**TASK GOAL:** Rewrite all of the items below with "pixel coordinates" swapped for "image coordinates" wherever it occurs, leaving everything else unchanged. Omit the pictures from your answer.

**PROVIDED DATA:**
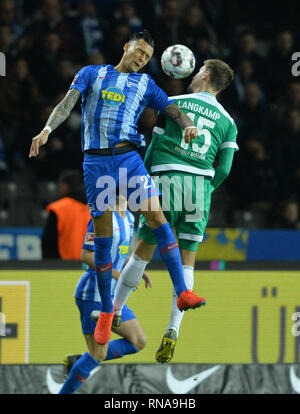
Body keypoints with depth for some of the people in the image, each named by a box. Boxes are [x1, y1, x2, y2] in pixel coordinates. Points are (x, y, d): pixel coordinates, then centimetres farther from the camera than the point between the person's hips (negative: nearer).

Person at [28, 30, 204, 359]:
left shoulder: (145, 84, 16)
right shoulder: (92, 73, 12)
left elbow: (172, 109, 8)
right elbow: (68, 103, 1)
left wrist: (188, 125, -15)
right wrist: (48, 129, -17)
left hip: (128, 157, 1)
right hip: (96, 162, -1)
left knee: (156, 217, -16)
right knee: (102, 237, -1)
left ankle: (182, 292, -18)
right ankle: (106, 312, 9)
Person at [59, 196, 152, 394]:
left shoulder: (129, 218, 12)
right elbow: (86, 255, -20)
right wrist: (117, 274, -23)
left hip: (111, 296, 9)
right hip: (93, 294, -9)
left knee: (139, 342, 4)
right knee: (97, 354, -7)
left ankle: (78, 362, 11)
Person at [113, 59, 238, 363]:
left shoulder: (174, 104, 9)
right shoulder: (227, 121, 13)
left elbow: (153, 147, 8)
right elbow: (224, 169, 5)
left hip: (166, 178, -1)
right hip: (200, 184, 1)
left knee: (143, 252, 9)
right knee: (187, 260, 5)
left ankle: (113, 312, 15)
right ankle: (173, 331, -6)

**SOLVED PROBLEM:**
Body keypoints with depth for some of the people in the image, each named by a box. Boxes are [x1, y1, x2, y2] in image coordinates. Points are (x, y, d): image coordinates, then centimetres farther from the camera than the point between the person's hips (negative: nearer).

Person at [28, 30, 204, 359]:
left shoulder: (145, 84, 16)
right shoulder: (92, 73, 12)
left elbow: (172, 109, 8)
right elbow: (68, 103, 1)
left wrist: (188, 125, -15)
right wrist: (48, 129, -17)
left hip: (128, 157, 1)
right hip: (96, 162, -1)
left knee: (156, 217, -16)
right knee: (102, 237, -1)
left ankle: (182, 292, -18)
right ankle: (106, 312, 9)
Person at [59, 196, 152, 394]:
left shoulder: (129, 218, 12)
right elbow: (86, 255, -20)
right wrist: (117, 274, -23)
left hip: (111, 296, 9)
right hip: (93, 294, -9)
left knee: (139, 342, 4)
right knee: (97, 354, -7)
left ankle: (78, 362, 11)
Person at [113, 59, 238, 363]:
left shoulder: (174, 104, 9)
right shoulder: (227, 121, 13)
left elbow: (153, 147, 8)
right elbow: (224, 169, 5)
left hip: (166, 178, -1)
right hip: (200, 184, 1)
left knee: (143, 252, 9)
right knee: (187, 260, 5)
left ankle: (113, 312, 15)
right ankle: (173, 331, -6)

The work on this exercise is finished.